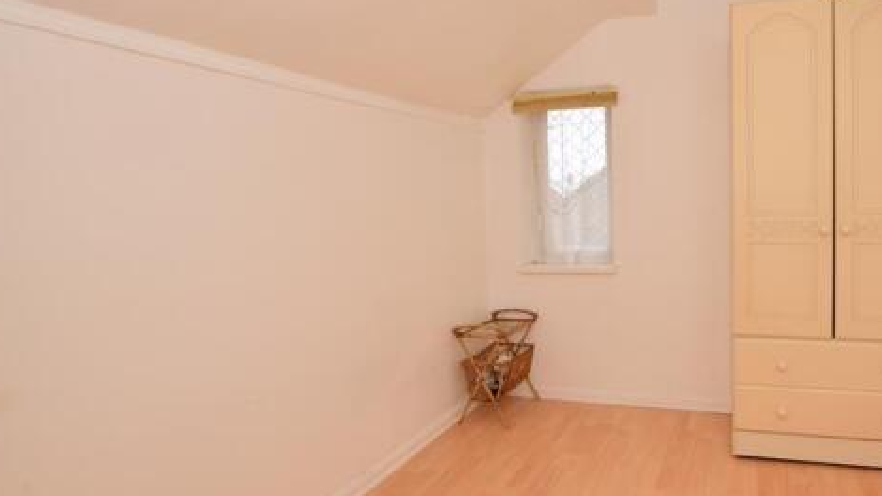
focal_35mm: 22
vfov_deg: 51.3
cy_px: 220
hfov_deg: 78.4
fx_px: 514
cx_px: 592
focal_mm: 10
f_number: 16
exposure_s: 1/25
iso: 400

◆ **The problem**
Skipping all images, output the listing exactly.

◆ **Answer to this problem**
focal_35mm: 22
vfov_deg: 51.3
cy_px: 220
hfov_deg: 78.4
fx_px: 514
cx_px: 592
focal_mm: 10
f_number: 16
exposure_s: 1/25
iso: 400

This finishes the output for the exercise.